Stored data entries:
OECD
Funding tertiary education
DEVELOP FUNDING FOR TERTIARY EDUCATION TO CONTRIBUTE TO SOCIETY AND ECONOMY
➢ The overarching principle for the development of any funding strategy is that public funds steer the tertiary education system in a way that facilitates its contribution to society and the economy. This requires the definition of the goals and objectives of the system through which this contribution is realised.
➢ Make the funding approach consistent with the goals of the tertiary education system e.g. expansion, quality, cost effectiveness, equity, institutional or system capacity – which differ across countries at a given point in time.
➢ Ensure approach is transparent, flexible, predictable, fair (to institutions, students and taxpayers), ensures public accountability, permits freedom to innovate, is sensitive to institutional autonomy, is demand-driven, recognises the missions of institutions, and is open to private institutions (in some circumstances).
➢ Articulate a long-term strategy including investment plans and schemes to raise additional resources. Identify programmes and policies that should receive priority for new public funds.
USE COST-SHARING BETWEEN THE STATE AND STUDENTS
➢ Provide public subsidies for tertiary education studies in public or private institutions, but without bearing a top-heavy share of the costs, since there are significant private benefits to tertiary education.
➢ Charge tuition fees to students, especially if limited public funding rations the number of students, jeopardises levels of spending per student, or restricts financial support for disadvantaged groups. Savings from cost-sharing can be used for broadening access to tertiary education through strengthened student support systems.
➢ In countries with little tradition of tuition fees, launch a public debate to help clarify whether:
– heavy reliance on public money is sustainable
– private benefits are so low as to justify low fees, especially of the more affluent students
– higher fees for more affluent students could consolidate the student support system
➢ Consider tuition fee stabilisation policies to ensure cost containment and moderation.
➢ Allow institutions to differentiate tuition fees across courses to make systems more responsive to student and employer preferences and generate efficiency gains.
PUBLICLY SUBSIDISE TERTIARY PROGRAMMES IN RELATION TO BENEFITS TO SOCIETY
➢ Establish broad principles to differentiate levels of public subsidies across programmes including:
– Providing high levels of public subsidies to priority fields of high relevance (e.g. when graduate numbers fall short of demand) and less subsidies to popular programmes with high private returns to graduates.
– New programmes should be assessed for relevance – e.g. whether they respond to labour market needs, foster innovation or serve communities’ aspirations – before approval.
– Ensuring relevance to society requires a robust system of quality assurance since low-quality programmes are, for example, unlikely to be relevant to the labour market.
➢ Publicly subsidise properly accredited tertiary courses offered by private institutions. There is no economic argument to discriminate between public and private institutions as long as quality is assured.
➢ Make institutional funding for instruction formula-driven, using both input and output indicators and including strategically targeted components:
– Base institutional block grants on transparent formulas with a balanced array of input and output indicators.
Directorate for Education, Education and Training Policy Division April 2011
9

-- Your task --
Among the records, find each line where the word "indicators" occurs, and copy it.

-- Result of the exercise --
➢ Make institutional funding for instruction formula-driven, using both input and output indicators and including strategically targeted components:
– Base institutional block grants on transparent formulas with a balanced array of input and output indicators.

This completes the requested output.